Грязнуля Джоан не торопится, подумала я.

И тут она вошла. Все те же жиденькие светлые волосы, прядь которых, словно свесившаяся наискосок занавеска, прикрывает один глаз. Готовая вот-вот сделать мах – махом я называла ее привычку время от времени резким движением головы откидывать эту вечно нависающую прядь назад: хоп – и voila! – оба глаза появляются на лице, но только на мгновение, прядь тут же падает обратно, снова превращая ее в циклопа. Но в этот краткий миг освобождения, пока оба глаза доступны взору и взирают сами, наблюдатель – в данном случае я – испытывает такое облегчение, такую радость, что столь стремительная утрата этой радости едва ли не вгоняет в депрессию.

Для обсуждения подробностей у меня не было настроения. Пронизывающий утренний холод на пристани пробрал меня до самых моих «старушечьих костей», как я их – предательски – мысленно называла. Я ждала, надраивая стекло, которое предстояло вставить в раму и закрепить. В самом этом процессе заключено нечто, свойственное ожиданию: медленный ритм однообразных движений, молчание…

– Привет, Джоан, – сказала я.

– Привет, – без всякого выражения отозвалась она. – Благополучно проводили Сасси?

– Да. – Мои движения стали кругообразными.
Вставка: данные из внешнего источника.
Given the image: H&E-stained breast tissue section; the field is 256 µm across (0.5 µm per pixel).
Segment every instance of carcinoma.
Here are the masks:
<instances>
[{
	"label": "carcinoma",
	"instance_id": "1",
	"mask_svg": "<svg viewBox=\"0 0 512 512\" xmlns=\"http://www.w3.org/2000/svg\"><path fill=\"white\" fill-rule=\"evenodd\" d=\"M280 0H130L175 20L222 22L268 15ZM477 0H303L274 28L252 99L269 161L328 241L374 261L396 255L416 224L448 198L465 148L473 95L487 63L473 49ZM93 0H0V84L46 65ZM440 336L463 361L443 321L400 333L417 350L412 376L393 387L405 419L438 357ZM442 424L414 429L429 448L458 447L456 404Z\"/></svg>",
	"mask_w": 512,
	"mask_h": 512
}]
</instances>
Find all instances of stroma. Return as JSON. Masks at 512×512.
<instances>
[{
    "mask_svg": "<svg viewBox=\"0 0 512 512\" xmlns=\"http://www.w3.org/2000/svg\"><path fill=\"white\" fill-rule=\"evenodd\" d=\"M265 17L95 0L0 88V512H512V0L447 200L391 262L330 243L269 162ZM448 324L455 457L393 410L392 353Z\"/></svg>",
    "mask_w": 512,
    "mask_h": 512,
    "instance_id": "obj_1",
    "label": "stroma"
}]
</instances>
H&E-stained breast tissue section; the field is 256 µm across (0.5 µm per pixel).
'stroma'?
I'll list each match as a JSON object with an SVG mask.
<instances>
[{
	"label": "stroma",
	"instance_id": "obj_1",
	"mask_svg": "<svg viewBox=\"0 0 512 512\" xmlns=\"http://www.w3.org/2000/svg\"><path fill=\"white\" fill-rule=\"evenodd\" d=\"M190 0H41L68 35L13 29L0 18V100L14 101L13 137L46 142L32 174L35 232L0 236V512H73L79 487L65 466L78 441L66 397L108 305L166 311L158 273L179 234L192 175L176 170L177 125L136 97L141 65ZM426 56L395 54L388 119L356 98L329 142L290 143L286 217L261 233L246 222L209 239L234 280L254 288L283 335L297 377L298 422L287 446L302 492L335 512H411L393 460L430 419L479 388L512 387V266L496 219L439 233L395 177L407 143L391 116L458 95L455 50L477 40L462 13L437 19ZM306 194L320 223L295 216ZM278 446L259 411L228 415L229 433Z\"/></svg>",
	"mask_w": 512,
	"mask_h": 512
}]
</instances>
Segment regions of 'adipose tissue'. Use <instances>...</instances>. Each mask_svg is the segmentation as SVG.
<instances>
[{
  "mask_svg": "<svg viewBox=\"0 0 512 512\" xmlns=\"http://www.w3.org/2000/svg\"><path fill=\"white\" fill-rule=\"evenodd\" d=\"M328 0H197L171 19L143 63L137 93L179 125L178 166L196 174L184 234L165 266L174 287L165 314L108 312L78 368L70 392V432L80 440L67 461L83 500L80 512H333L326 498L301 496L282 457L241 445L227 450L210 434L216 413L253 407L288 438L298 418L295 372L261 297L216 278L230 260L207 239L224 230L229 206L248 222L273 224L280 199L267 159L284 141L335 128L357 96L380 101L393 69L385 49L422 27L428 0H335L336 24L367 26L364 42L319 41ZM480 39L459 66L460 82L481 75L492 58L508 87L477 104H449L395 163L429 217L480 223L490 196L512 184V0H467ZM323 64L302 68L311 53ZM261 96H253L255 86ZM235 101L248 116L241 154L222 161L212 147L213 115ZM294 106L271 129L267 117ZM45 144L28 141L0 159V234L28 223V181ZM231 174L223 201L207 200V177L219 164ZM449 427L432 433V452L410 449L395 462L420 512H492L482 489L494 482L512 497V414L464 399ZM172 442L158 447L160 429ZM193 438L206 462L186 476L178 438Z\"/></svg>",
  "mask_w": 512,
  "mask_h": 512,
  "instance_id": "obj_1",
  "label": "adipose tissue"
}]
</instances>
– Хорошо, – так же безразлично обронила она. Мне ничего не оставалось, как совершить непоправимый шаг, спросив:

– Ну, как дела?

В ожидании ответа, отлично зная если не его суть, то тон, каким все будет высказано, я думала: должна же она хоть когда-нибудь мыть эти свои чертовы волосы – но когда? Что же ей, стремглав лететь домой в пятницу вечером, совать голову под душ, все выходные ходить чистенькой, сияющей и очаровательной только для того, чтобы в понедельник, по возвращении сюда, снова превратиться в туже пыльную мышь с засаленными волосами? Она работала у меня с тех пор, как окончила школу, то есть более десяти лет, и за все это время я не припомню ни единого случая – я с еще большим остервенением принялась тереть стекло, – когда бы от ее волос пахло шампунем и они блестели. Кроме нее у меня служил еще Рэг, выполнявший почти все столярные работы. У него косил глаз. Неужели мне на роду написано быть окруженной уродством? Неужели я обречена выслушивать их исповеди, вздыхать и качать головой, не имея возможности избавиться ни от затхлого запаха ее волос, ни от неуютного ощущения, которое испытываешь оттого, что не знаешь, куда смотрит Рэг, когда говорит с тобой? Отдающийся в голове гулким эхом ответ был – да!

Услышав, как Джоан вздохнула, я выжидательно подняла голову и поняла, что разгадала знак правильно. Мах, вступительный мах. И вдруг вместо того, чтобы принять предстоящее как неизбежность – за столько лет я уже привыкла ко всевозможным вариациям того, что она собиралась сообщить, – я почувствовала, как во мне закипает ярость.

– Господи, тетушка Эм, какие же сволочи эти мужики!..

Ну вот. Снова завела свою песню. Так я и знала.

– Представляете, что он сотворил в субботу? – Она сделала паузу.

И тут случилось нечто неожиданное. Вместо того чтобы сказать: «Нет, не знаю, расскажи» или «Ох, ты моя бедняжка…», как всегда делала добрая тетушка Эм, я выпалила не то что неприветливо, а прямо-таки язвительно:

– Нет, Джоан, не знаю. Что же такого сотворил этот овощ в субботу? Изжарил кенара в микроволновке?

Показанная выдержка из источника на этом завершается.